Infark miokard merupakan nekrosis miokard akibat
aliran darah ke otot jantung terganggu. Hal ini terjadi akibat penyumbatan
total arteri koronaria oleh thrombus yang terbentuk pada plaque aterosklerosis
yang tidak stabil dan juga sering mengikuti rupture plaque pada arteri koroner.

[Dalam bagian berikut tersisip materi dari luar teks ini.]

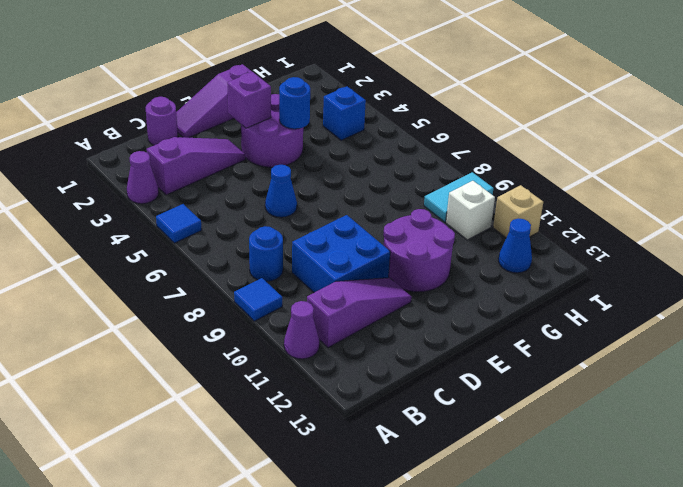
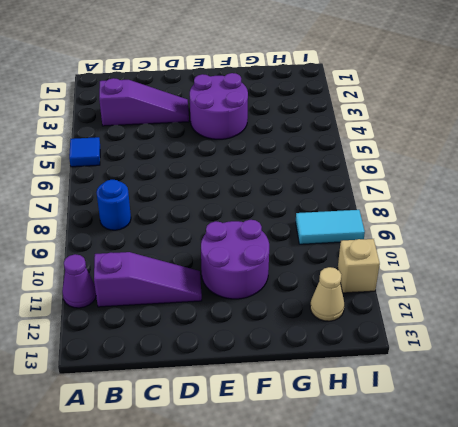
tan 1x1 cone [310,267,344,321] -> blue 1x1 cone [499,219,532,273]
none -> purple 1x1 cone [127,151,159,204]
none -> blue 1x1 tile [234,278,282,321]
none -> purple 1x1 round brick [146,97,178,145]

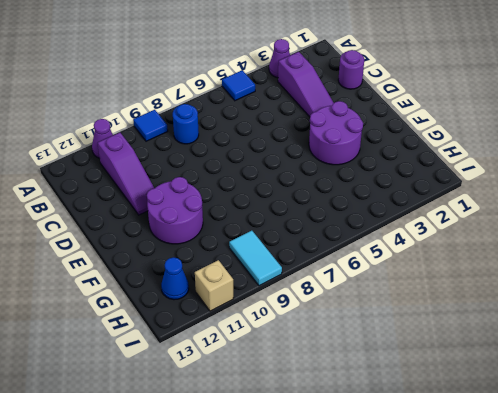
none -> blue 2x2 brick [292,215,390,293]
none -> purple 1x3 slope [176,64,252,138]
none -> blue 1x1 cone [265,165,297,217]

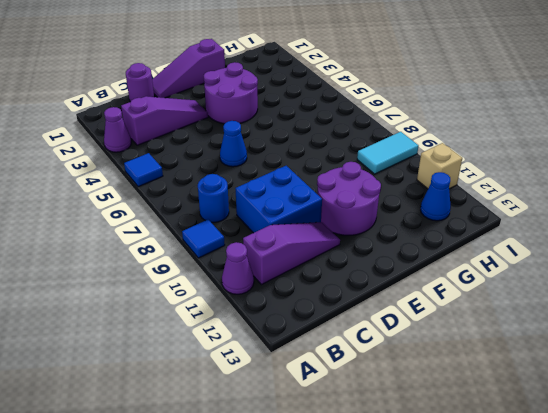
none -> blue 1x1 brick [323,86,366,140]
none -> white 1x1 brick [446,181,495,240]
none -> purple 1x1 brick [227,72,271,128]

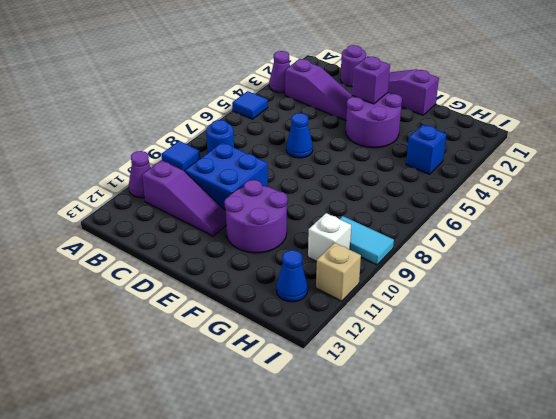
none -> blue 1x1 round brick [279,77,310,129]

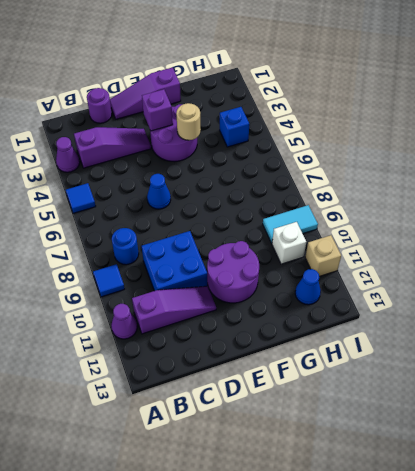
tan 1x1 round brick [176,103,201,140] -> blue 1x1 round brick [279,77,310,129]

Terjadinya nekrosis pada otot jantung menyebabkan terganggunya suplay oksigen
dan bahan makanan ke seluruh tubuh yang mengakibatkan terjadi kelemahan umum di
seluruh sel dan jaringan.
Kembali bekerja paska infark mikard merupakan
faktor yang penting, bukan hanya pengaruhnya teradap fisik tetapi juga terhadap
status emosional. Bagaimanapun hanya 50 – 80 % penderita yang mampu kembali
bekerja paska infark myokard ataupun operasi jantung dan dalam 2 tahun jumlah
ini akan berkurang sebesar 10 – 15 %. Tulisan ini bertujuan
untuk membahas tentang langkah-langkah yang dilakukan untuk menentukan kelaikan
penderita untuk dapat bekerja kembali paska infark miokard.
II
INFARK MIOKARD DAN DAMPAK FAKTOR RISIKO
DI TEMPAT KERJA
2.1
DEFINISI
Infark
adalah area nekrosis koagulasi pada jaringan akibat iskemia lokal, disebabkan
oleh obstruksi sirkulasi ke daerah itu, paling sering karena trombus atau
embolus. Infark Miokard Akut adalah
nekrosis miokard akibat aliran darah ke otot jantung yang terganggu[1]. Hal
ini bisa disebabkan trombus arteri koroner oleh ruptur plak yang dipermudah
terjadinya oleh faktor-faktor seperti hipertensi, merokok dan hiperkolesterolemia
Pada 25% episode IMA kematian terjadi
mendadak dalam beberapa menit setelah serangan, karena itu banyak yang tidak
sampai ke rumah sakit. Mortalitas keseluruhan 15-30%. Risiko kematian
tergantung pada faktor: usia penderita, riwayat penyakit jantung koroner,
adanya penyakit lain-lain dan luasnya infark. Mortalitas serangan akut naik
dengan meningkatnya umur. Kematian kira-kira 10-20% pada usia dibawah 50 tahun
dan 20% pada usia lanjut.
2.2
DAMPAK
FAKTOR RISIKO DI LINGKUNGAN KERJA
2.2.1 Faktor fisik
- Suhu ekstrim. Adanya suhu ekstrim seperti suhu yang sangat tinggi akan meningkatkan respon terjadinya aritmia baik pada individu normal apalagi pada pekerja yang telah memiliki gangguan jantung. Suhu ekstrim dingin dapat menyebabkan spasme koroner yang dapat mengurangi perfusi jantung sehingga akan sangat berbahaya bagi pengidap gangguan jantung koroner untuk bekerja di tempat ekstra dingin.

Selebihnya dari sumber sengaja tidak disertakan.